Stated goal >> Can you reproduce every one of these lines word for word, leaving the pictures out?

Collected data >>
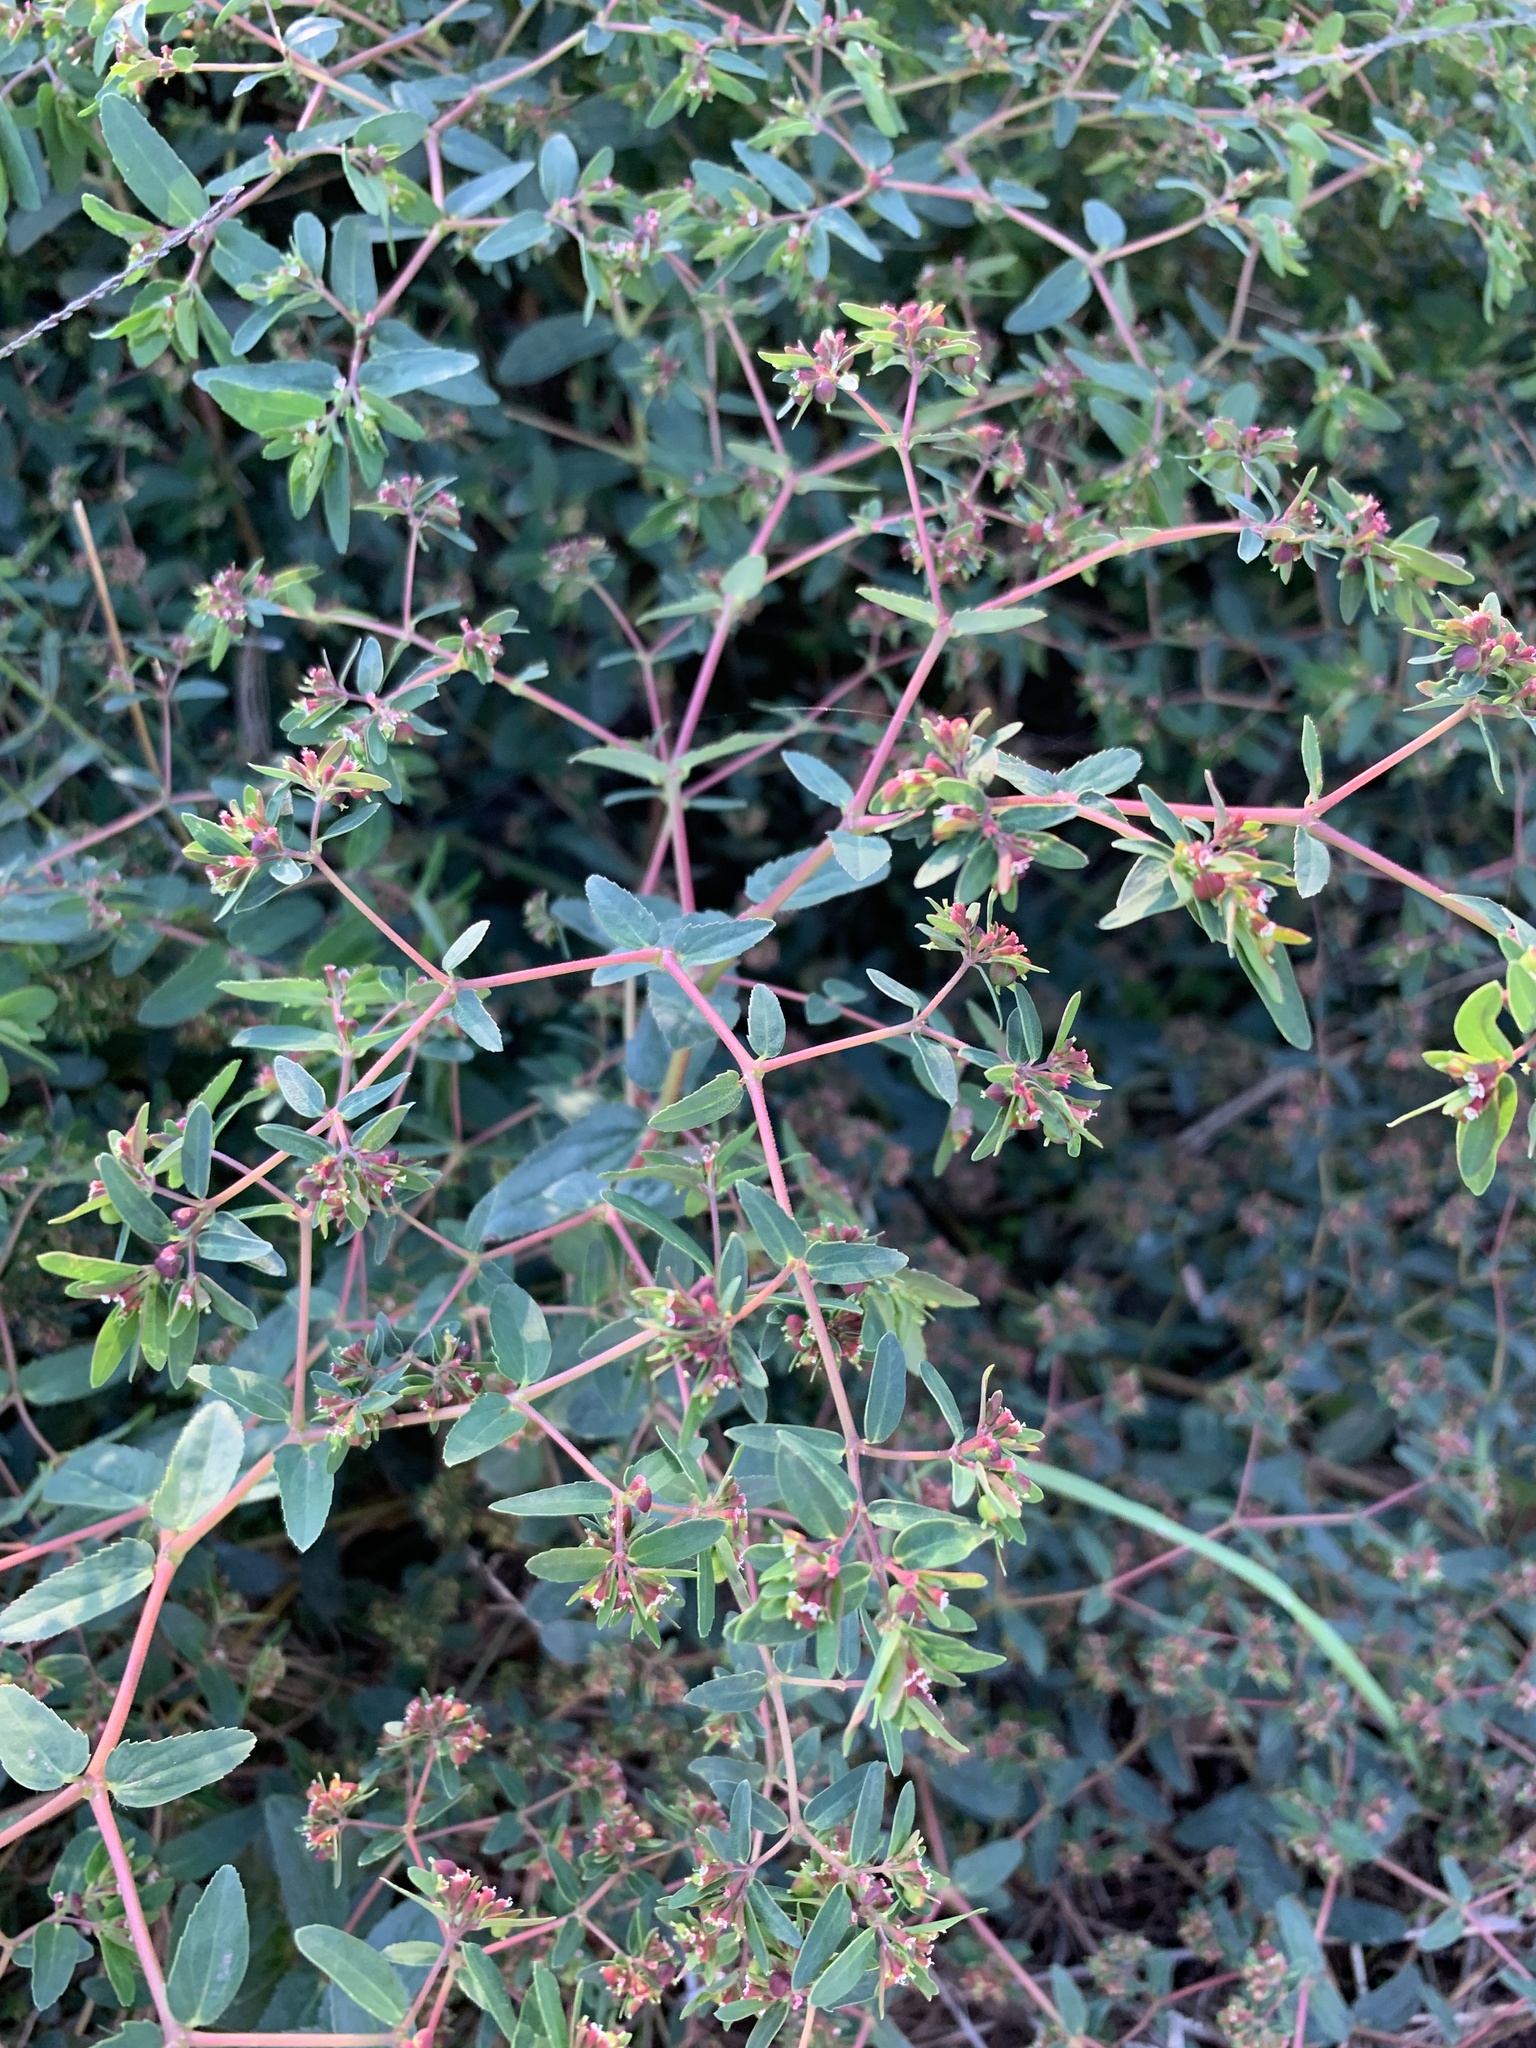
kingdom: Plantae
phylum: Tracheophyta
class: Magnoliopsida
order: Malpighiales
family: Euphorbiaceae
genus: Euphorbia
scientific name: Euphorbia nutans
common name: Eyebane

Full answer >>
kingdom: Plantae
phylum: Tracheophyta
class: Magnoliopsida
order: Malpighiales
family: Euphorbiaceae
genus: Euphorbia
scientific name: Euphorbia nutans
common name: Eyebane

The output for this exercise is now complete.